### WRITTEN TASK
Reproduce the listing below word for word, from its first line through its last.

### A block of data
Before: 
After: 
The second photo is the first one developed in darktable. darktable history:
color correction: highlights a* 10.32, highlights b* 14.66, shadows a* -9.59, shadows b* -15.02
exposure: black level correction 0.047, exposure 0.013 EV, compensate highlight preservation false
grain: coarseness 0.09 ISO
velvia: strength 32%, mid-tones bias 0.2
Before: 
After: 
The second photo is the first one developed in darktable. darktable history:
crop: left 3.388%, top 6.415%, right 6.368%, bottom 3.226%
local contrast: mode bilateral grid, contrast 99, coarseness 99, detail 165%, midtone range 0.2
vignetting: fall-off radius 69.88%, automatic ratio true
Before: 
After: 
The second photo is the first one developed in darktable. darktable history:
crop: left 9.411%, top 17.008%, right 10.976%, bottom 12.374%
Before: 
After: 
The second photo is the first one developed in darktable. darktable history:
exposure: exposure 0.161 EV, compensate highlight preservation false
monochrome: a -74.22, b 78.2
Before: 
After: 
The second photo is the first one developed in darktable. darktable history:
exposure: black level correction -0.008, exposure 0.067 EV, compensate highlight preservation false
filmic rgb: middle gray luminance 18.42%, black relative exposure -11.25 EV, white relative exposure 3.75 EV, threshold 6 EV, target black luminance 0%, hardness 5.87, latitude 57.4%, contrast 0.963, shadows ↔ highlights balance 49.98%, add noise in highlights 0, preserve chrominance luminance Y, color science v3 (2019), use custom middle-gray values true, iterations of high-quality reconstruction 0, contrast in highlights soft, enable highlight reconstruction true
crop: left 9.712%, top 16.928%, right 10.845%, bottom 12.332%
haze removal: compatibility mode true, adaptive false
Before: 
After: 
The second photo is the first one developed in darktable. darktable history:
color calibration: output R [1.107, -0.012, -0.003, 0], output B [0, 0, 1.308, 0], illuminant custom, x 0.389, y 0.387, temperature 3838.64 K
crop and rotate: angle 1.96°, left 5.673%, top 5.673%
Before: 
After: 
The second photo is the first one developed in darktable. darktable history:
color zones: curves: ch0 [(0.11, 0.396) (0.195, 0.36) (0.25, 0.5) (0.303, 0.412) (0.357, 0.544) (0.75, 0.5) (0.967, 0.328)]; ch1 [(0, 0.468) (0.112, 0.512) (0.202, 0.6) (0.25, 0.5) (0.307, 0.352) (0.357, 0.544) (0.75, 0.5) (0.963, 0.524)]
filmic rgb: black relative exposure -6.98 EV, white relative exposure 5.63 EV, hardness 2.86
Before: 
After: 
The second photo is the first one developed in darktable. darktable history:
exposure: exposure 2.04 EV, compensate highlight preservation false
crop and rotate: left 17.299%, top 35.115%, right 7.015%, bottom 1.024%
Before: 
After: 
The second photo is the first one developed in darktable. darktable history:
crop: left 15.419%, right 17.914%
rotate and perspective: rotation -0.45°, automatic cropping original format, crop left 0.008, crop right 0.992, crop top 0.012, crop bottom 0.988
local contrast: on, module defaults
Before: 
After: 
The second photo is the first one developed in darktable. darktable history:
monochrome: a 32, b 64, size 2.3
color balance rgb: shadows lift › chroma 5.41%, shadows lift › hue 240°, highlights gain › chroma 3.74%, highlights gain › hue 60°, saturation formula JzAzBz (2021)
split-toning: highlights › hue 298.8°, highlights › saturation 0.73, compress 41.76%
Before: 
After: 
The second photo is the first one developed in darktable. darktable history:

### WRITTEN RESPONSE
Before: 
After: 
The second photo is the first one developed in darktable. darktable history:
color correction: highlights a* 10.32, highlights b* 14.66, shadows a* -9.59, shadows b* -15.02
exposure: black level correction 0.047, exposure 0.013 EV, compensate highlight preservation false
grain: coarseness 0.09 ISO
velvia: strength 32%, mid-tones bias 0.2
Before: 
After: 
The second photo is the first one developed in darktable. darktable history:
crop: left 3.388%, top 6.415%, right 6.368%, bottom 3.226%
local contrast: mode bilateral grid, contrast 99, coarseness 99, detail 165%, midtone range 0.2
vignetting: fall-off radius 69.88%, automatic ratio true
Before: 
After: 
The second photo is the first one developed in darktable. darktable history:
crop: left 9.411%, top 17.008%, right 10.976%, bottom 12.374%
Before: 
After: 
The second photo is the first one developed in darktable. darktable history:
exposure: exposure 0.161 EV, compensate highlight preservation false
monochrome: a -74.22, b 78.2
Before: 
After: 
The second photo is the first one developed in darktable. darktable history:
exposure: black level correction -0.008, exposure 0.067 EV, compensate highlight preservation false
filmic rgb: middle gray luminance 18.42%, black relative exposure -11.25 EV, white relative exposure 3.75 EV, threshold 6 EV, target black luminance 0%, hardness 5.87, latitude 57.4%, contrast 0.963, shadows ↔ highlights balance 49.98%, add noise in highlights 0, preserve chrominance luminance Y, color science v3 (2019), use custom middle-gray values true, iterations of high-quality reconstruction 0, contrast in highlights soft, enable highlight reconstruction true
crop: left 9.712%, top 16.928%, right 10.845%, bottom 12.332%
haze removal: compatibility mode true, adaptive false
Before: 
After: 
The second photo is the first one developed in darktable. darktable history:
color calibration: output R [1.107, -0.012, -0.003, 0], output B [0, 0, 1.308, 0], illuminant custom, x 0.389, y 0.387, temperature 3838.64 K
crop and rotate: angle 1.96°, left 5.673%, top 5.673%
Before: 
After: 
The second photo is the first one developed in darktable. darktable history:
color zones: curves: ch0 [(0.11, 0.396) (0.195, 0.36) (0.25, 0.5) (0.303, 0.412) (0.357, 0.544) (0.75, 0.5) (0.967, 0.328)]; ch1 [(0, 0.468) (0.112, 0.512) (0.202, 0.6) (0.25, 0.5) (0.307, 0.352) (0.357, 0.544) (0.75, 0.5) (0.963, 0.524)]
filmic rgb: black relative exposure -6.98 EV, white relative exposure 5.63 EV, hardness 2.86
Before: 
After: 
The second photo is the first one developed in darktable. darktable history:
exposure: exposure 2.04 EV, compensate highlight preservation false
crop and rotate: left 17.299%, top 35.115%, right 7.015%, bottom 1.024%
Before: 
After: 
The second photo is the first one developed in darktable. darktable history:
crop: left 15.419%, right 17.914%
rotate and perspective: rotation -0.45°, automatic cropping original format, crop left 0.008, crop right 0.992, crop top 0.012, crop bottom 0.988
local contrast: on, module defaults
Before: 
After: 
The second photo is the first one developed in darktable. darktable history:
monochrome: a 32, b 64, size 2.3
color balance rgb: shadows lift › chroma 5.41%, shadows lift › hue 240°, highlights gain › chroma 3.74%, highlights gain › hue 60°, saturation formula JzAzBz (2021)
split-toning: highlights › hue 298.8°, highlights › saturation 0.73, compress 41.76%
Before: 
After: 
The second photo is the first one developed in darktable. darktable history:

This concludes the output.